Sharplin Falls walkway opened
Ashburton deputy mayor Liz McMillan and Mt Somers Walkways Society president Charles Ross cut the ribbon to open the Tāhekerua Sharplin Falls Track.

Mid Canterbury’s much-treasured walk to Sharplin Falls has finally reopened to the public.
When the Canterbury earthquakes struck, the area around Sharplin Falls was shaken, loosening rock above the old track.
Unstable rock crashed on to the track several times and on one occasion smashed the gantry on the walkway.
The Department of Conservation (DOC) deemed the track too unsafe to reopen and closed the track indefinitely.
That was 10 years ago.
After five years of badgering DOC to consider opening an alternative route, the Mt Somers Walkways Society decided to tackle the job themselves.
What followed was a five-year labour of love and dogged determination.
“It’s been a long wait getting back to this locally treasured destination,” society president Charles Ross said in his speech at the official opening on Friday.
It took several years to work through the red tape and get a 30-year easement and approval from DOC to build the track.
Ross said Fulton Hogan helped with “the paper war” and got the 70-page assessment of environmental effects completed.
They couldn’t have done it without that help, Ross said.
The physical on-the-ground work of building the track started in September last year and was “quite a serious proposition”.
“Thousands of hours were poured into this track,” Ross said.
The list of people who helped in some way was long, and included past and current members of the Mt Somers Walkways Society, the Sharplin Falls Track working group, and the many generous donors who provided the money needed to build the track and two new bridges.
“It’s been most humbling to see $500,000 turn up, with more given in kind.”
Ross also singled out former DOC operations manager Duncan Toogood for “breaking new ground” to get the agreement to build the track off the ground.
The various contractors who worked on the planning and building of the track also got a special mention.
Many provided “mates rates”, while some didn’t charge for their time at all.
Ross told the Guardian a number of people “put a fair bit of skin in the game” and said the society was excited to finally have the track open for people to enjoy.
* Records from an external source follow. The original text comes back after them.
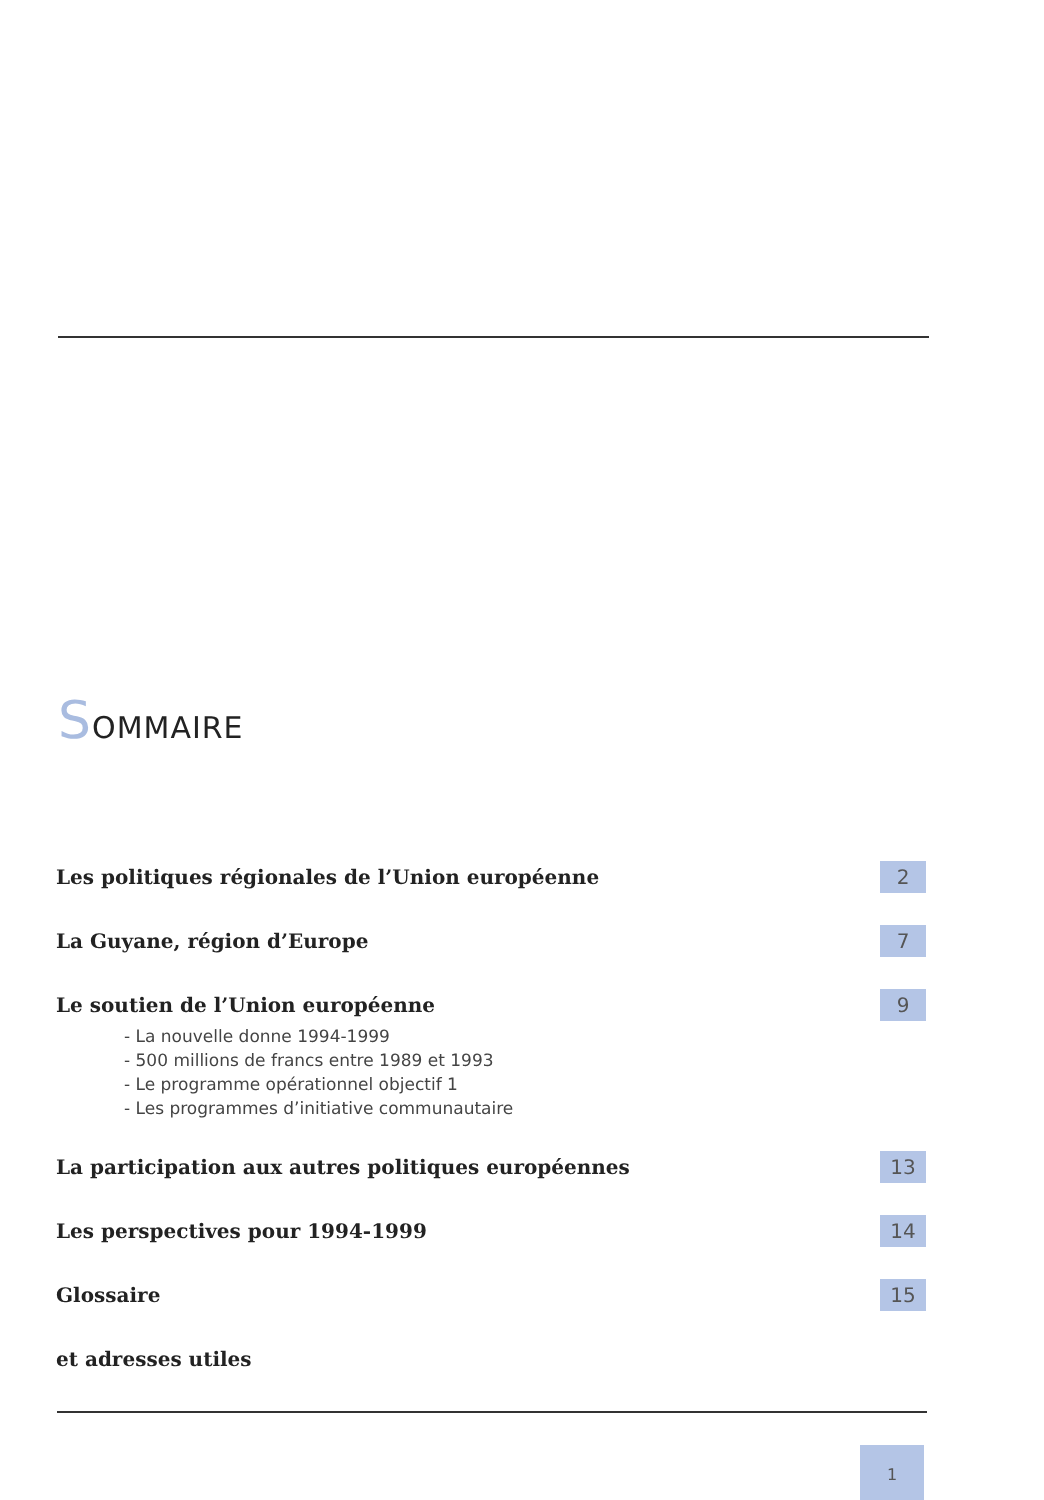SOMMAIRE
Les politiques régionales de l’Union européenne 2
La Guyane, région d’Europe 7
Le soutien de l’Union européenne 9
- La nouvelle donne 1994-1999
- 500 millions de francs entre 1989 et 1993
- Le programme opérationnel objectif 1
- Les programmes d’initiative communautaire
La participation aux autres politiques européennes 13
Les perspectives pour 1994-1999 14
Glossaire 15
et adresses utiles
1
But the mahi is not done for the Mt Somers Walkways Society as they take on the responsibility for the maintenance of the new track alongside the other track work they do in the area.
Ross said the members were looking forward to “getting back out there” to tackle the track maintenance and pest and weed control that they have not had much time to do while building the new track.
“We do work all around the mountain and in the Stour Valley, and the group is responsible for the South Face track on Mt Somers,” Ross said.
Local DOC operations manager Tony Preston said nationally DOC had an asset base that it was not resourced for and it was always hard to walk away from a track.
However, he had been “blown away” by the quality of work on the track.
“It’s incredible what the community has achieved together,” he said.